- #36
Rick16
- 121
- 29
Now you confuse me with the ##v-dv##. I mean, it seems to make sense. If the final velocity is ##v##, then the initial velocity should be ##v-dv##. But to me it also seemed to make sense to write ##m## for the initial mass and ##m-dm## for the final mass. If ##m-dm## is wrong, why is ##v-dv## correct?erobz said:Do you feel any better about the following where we let the final velocity of the rocket be ##v##?
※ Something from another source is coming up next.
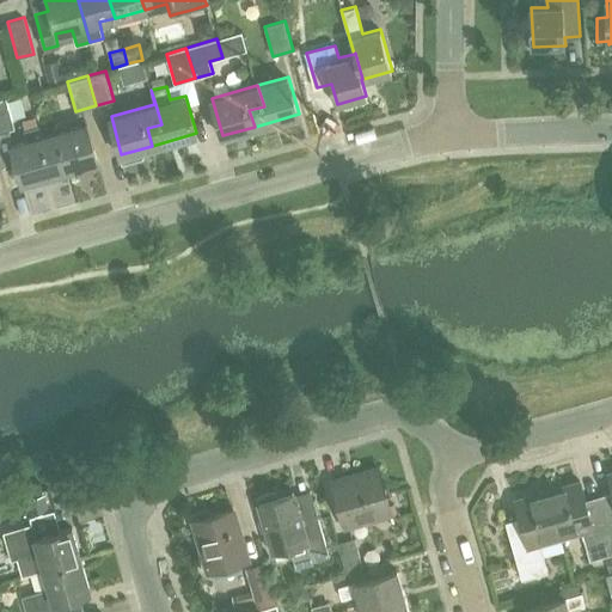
[(0,132),(16,128),(6,98),(0,99),(0,132)]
$$ \begin{aligned} \sum F ~dt &=( p + dp )- p \\ \quad \\
& = ( M_r + M _f ) v + dm (v-u) - \left( M_r + M_f + dm \right)\left( v - dv \right) \\ \quad \\
&= \cancel{( M_r + M _f ) v} + \cancel{dm v} - dm u - \cancel{( M_r + M _f ) v} + ( M_r + M _f ) dv -\cancel{dm v} + \cancel{dm~dv}^0 \\ \quad \\
&= -dm u + ( M_r + M _f ) dv \end{aligned}$$
$$ \sum F = -\frac{dm}{dt}u + ( M_r + M _f )\frac{dv}{dt} $$
And with ## \frac{dm}{dt} = -\frac{dM_f}{dt}## we have:
$$ \sum F = \frac{dM_f}{dt} u +( M_r + M _f )\frac{dv}{dt} $$
$$ \text{"The Rocket Equation"}$$
You have ##v(t+dt)=v## and ##v(t)=v-dv##. If you switch to ##v(t)=v##, you get ##v(t+dt)=v+dv##. This looks perfectly okay.
But if I do the same with the mass, I run into a problem. If I use ##m(t+dt)=m## and ##m(t)=m+dm##, and I switch to ##m(t)=m##, then I get ##m(t+dt)=m-dm##. And this is not what I want to get.